Diese akute Toxizität hing nicht mit Bestrahlungsdosis, intensitätsmodulierter Strahlentherapie, Androgen-Deprivationstherapie oder moderat hypofraktioniertem Schema zusammen.
Die Wahrscheinlichkeit einer späten urogenitalen Toxizität des Grades ≥2 war bei moderat hypofraktionierter Strahlentherapie höher als bei konventionell fraktionierter (OR: 1,37; p=0,0005). Zudem war die späte Toxizität signifikant mit der Strahlendosis verbunden.

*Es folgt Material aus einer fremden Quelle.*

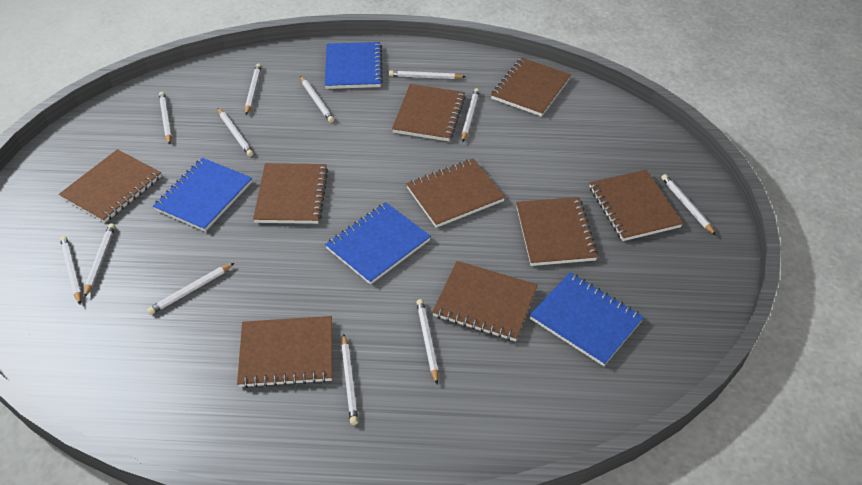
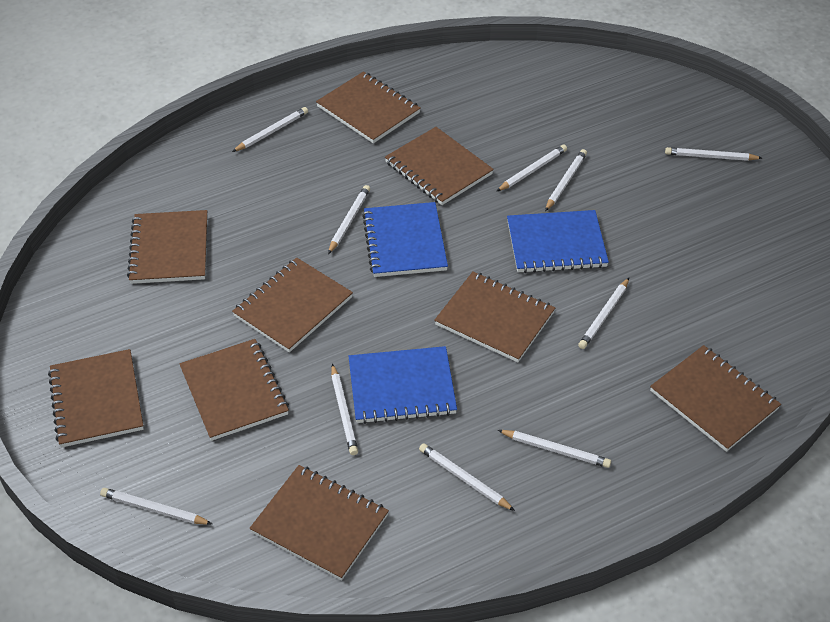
blue notebook: [153,158,252,232] [325,42,383,89] [325,202,431,285] [529,273,644,366] = 4 -> [349,346,457,424] [362,202,448,277] [507,210,609,273] = 3
white pencil: [60,236,81,305] [84,223,115,298] [147,263,234,315] [159,92,172,145] [218,108,253,156] [245,64,261,115] [300,76,334,123] [341,334,358,425] [389,70,466,79] [416,299,438,385] [462,88,480,142] [661,174,716,235] = 12 -> [100,488,212,525] [232,107,308,152] [328,185,370,254] [331,364,358,455] [419,443,515,511] [497,145,567,191] [498,430,611,468] [545,149,587,211] [578,278,629,349] [665,147,762,161] = 10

Die Lebensqualitätsdaten zeigten, dass akute urogenitale Toxizität des Grades ≥2 die urinbezogene Lebensqualität um mindestens das Doppelte des MCID verschlechterte (OR: 1,41; p=0,0002).

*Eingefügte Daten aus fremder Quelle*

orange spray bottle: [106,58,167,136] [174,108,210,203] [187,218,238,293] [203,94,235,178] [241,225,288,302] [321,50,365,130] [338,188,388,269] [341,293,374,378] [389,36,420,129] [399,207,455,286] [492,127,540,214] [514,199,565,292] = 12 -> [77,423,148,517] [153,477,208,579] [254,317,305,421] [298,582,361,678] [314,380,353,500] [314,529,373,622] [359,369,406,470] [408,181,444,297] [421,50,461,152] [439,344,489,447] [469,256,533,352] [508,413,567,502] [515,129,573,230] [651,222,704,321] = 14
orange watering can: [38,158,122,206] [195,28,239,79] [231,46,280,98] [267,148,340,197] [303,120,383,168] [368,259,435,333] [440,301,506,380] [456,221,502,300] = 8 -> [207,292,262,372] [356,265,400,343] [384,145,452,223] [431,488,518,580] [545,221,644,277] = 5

Von den Betroffenen erreichten 21,1% nach 30 Monaten den Ausgangswert, 13,8% nach 12 Monaten den MCID, während 65,1% sich nicht erholten.
Gastrointestinale Toxizität
Akute gastrointestinale Toxizität des Grades ≥2 war signifikant mit später gastrointestinaler Toxizität des Grades ≥2 verbunden (OR, 2.53; p<. 0001).
Nach fünf Jahren lag die kumulative Inzidenz der späten gastrointestinalen Toxizität des Grades ≥2 bei 21,5% mit und 12,5% ohne akute gastrointestinale Toxizität des Grades ≥2. Diese akute Toxizität war signifikant mit moderat hypofraktionierter Strahlentherapie assoziiert (OR: 1,49; p=0,0002). Die späte Toxizität hing signifikant mit der Strahlendosis zusammen.
Die Lebensqualitätsdaten zeigten, dass akute gastrointestinale Toxizität des Grades ≥2 die darmbezogene Lebensqualität um mindestens das Doppelte des MCID verschlechterte (OR, 1.52; p<. 0001). Von diesen Patienten erreichten 32,0% nach 24 Monaten den Ausgangswert, 10,9% nach 12 Monaten den MCID, während 57,1% sich nicht erholten.
Akuttoxizität könnte Ansatzpunkt für Spättoxizität sein
Die Autoren der Studie sehen Möglichkeiten, die Akuttoxizität gezielt zu beeinflussen, um langfristige Nebenwirkungen zu verringern. Sie räumen jedoch ein, dass die gefundenen Assoziationen vergleichsweise gering sind und keine kausalen Rückschlüsse zulassen.
Weitere Einschränkungen umfassen fehlende Daten zu Begleiterkrankungen, nicht erfasste Störfaktoren und unvollständige Lebensqualitätsdaten. Letztere fehlten in drei Studien vollständig und waren in den übrigen nur für 45% der Patienten vorhanden.
Zudem waren nur Daten zur höchsten ärztlich festgestellten Toxizität verfügbar, nicht aber zu deren Verlauf über die Zeit.
- Nikitas J et al. .
Lancet Oncol 2025 Jan 30; doi: 10.1016/S1470-2045(24)00720-4.